### Directions
A bare number is the expected answer: the count of lines in the records that contain the word "heading".

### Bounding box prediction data
↓↓↓

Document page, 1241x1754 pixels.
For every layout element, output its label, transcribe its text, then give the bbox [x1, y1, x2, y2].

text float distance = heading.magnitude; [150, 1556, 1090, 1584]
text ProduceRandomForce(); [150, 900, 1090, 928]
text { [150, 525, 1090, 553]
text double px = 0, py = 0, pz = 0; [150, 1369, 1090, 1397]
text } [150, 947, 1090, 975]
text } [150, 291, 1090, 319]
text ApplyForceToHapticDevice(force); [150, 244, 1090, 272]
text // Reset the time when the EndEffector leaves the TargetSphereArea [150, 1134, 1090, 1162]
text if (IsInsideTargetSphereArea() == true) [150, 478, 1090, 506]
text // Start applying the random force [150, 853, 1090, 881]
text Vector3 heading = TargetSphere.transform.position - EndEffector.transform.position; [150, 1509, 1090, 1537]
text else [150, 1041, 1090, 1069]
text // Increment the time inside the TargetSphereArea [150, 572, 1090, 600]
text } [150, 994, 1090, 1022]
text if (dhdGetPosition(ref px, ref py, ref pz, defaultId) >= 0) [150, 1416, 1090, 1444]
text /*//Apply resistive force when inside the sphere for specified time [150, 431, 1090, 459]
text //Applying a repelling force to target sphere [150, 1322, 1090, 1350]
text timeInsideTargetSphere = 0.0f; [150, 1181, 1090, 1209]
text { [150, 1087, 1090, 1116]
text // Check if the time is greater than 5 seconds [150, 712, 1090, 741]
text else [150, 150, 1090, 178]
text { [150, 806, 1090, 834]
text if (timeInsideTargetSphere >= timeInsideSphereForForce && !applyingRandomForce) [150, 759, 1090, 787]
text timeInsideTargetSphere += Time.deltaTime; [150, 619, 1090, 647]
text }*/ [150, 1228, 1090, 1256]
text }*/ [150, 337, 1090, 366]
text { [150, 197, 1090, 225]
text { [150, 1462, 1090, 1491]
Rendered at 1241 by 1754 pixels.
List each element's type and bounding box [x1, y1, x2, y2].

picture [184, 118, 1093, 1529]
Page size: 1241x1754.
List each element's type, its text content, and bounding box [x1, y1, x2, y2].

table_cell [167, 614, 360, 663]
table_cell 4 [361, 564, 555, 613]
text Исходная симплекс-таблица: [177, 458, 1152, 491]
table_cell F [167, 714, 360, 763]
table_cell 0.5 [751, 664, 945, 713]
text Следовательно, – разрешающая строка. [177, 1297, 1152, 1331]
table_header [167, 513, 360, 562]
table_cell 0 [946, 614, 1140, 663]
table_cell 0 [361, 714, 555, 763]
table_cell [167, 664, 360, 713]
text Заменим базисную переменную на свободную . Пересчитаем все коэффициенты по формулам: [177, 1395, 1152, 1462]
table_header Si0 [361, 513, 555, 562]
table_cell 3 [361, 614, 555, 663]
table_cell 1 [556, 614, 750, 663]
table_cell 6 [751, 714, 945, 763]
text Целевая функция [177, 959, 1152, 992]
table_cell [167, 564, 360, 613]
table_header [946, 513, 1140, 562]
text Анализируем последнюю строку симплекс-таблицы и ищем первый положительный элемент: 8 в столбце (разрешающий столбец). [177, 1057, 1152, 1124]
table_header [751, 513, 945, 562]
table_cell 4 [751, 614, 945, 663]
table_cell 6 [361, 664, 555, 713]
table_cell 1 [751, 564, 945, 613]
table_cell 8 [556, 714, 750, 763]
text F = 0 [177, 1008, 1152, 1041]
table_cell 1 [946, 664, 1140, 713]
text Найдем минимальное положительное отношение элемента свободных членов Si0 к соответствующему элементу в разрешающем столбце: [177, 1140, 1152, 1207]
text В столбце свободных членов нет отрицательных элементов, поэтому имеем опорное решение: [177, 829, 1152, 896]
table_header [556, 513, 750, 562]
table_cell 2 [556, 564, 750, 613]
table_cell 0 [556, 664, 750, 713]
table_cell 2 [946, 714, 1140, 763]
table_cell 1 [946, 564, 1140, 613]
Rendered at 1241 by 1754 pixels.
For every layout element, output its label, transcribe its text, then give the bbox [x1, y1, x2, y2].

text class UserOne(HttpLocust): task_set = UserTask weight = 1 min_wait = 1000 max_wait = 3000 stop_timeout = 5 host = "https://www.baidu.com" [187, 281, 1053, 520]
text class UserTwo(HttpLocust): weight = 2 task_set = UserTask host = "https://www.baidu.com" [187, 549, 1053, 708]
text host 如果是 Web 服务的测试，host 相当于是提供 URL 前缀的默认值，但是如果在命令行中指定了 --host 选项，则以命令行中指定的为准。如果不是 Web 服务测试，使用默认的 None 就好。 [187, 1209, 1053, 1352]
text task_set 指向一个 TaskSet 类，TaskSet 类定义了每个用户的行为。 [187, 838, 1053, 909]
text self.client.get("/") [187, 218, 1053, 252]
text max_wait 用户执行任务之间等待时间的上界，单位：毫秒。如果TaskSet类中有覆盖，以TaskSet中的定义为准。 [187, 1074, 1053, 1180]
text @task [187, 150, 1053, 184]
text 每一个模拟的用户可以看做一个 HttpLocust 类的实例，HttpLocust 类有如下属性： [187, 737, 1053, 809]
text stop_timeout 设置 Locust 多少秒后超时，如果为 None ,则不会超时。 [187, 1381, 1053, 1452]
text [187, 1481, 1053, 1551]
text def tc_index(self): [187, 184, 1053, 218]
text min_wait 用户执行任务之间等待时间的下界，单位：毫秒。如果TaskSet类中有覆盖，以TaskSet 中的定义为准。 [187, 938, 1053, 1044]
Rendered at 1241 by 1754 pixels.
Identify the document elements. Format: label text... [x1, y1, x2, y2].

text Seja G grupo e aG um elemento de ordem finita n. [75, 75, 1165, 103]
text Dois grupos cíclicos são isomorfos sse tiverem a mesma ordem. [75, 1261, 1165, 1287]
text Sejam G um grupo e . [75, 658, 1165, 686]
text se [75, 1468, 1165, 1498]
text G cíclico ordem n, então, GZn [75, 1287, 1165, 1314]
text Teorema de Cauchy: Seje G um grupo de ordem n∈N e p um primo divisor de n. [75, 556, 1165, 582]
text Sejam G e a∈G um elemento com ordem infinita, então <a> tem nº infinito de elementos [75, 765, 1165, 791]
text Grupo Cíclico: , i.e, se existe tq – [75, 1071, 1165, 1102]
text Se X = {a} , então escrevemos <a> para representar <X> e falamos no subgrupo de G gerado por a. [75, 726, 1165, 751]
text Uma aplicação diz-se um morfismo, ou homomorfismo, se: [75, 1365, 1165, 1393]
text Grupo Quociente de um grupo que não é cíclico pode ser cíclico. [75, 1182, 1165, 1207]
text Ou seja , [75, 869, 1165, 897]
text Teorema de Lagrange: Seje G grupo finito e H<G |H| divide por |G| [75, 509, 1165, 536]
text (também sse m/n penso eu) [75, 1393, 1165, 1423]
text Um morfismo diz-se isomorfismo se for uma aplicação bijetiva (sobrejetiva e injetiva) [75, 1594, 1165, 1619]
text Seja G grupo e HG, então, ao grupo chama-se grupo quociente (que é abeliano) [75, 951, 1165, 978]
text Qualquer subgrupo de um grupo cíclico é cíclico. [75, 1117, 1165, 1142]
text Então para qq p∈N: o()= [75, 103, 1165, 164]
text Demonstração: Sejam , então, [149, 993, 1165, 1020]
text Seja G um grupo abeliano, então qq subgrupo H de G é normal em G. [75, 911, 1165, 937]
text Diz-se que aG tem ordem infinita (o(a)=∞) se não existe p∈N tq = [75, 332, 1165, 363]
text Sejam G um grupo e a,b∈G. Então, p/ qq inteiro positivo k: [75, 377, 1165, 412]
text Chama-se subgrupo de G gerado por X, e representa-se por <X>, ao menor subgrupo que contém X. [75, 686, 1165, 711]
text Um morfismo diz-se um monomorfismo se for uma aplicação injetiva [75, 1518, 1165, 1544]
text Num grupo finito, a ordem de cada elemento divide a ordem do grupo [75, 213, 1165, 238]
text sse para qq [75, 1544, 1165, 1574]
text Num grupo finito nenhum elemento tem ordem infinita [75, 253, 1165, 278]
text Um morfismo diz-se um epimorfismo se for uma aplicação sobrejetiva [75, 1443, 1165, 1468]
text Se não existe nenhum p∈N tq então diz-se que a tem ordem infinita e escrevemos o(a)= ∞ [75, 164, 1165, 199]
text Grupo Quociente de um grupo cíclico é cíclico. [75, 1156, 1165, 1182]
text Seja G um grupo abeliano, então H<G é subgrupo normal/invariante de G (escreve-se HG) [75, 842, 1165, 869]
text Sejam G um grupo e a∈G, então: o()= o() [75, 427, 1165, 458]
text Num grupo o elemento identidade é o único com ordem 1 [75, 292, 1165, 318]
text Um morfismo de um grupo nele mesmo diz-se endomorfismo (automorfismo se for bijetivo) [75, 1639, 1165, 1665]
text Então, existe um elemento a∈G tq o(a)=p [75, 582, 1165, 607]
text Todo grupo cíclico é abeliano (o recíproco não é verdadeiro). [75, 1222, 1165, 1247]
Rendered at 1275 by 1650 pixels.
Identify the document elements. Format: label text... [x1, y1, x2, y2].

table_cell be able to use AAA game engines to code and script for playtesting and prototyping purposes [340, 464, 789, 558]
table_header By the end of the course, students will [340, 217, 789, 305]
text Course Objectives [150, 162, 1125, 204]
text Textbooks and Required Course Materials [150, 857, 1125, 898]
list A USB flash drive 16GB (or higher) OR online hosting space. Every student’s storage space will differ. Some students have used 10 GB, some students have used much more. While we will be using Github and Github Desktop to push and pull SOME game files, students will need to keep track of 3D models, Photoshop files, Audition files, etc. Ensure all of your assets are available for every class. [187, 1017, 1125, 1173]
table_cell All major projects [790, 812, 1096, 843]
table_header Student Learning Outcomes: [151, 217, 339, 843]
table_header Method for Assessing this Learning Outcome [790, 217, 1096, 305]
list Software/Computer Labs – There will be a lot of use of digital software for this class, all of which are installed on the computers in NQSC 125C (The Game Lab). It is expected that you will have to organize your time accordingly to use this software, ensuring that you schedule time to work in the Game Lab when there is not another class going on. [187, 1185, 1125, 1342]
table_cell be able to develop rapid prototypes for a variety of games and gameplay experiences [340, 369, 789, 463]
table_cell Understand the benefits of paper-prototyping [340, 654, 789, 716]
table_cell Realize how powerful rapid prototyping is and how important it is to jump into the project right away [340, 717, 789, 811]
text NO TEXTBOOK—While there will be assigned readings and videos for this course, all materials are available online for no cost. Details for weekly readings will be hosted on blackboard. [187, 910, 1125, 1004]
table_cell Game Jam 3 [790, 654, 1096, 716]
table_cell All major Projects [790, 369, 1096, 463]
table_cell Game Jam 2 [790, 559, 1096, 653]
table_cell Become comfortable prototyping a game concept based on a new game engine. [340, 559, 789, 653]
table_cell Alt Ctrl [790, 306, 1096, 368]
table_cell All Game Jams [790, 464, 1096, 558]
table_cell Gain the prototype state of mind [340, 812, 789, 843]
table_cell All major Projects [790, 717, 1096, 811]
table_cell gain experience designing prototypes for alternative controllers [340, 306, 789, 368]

↑↑↑

### Output below
2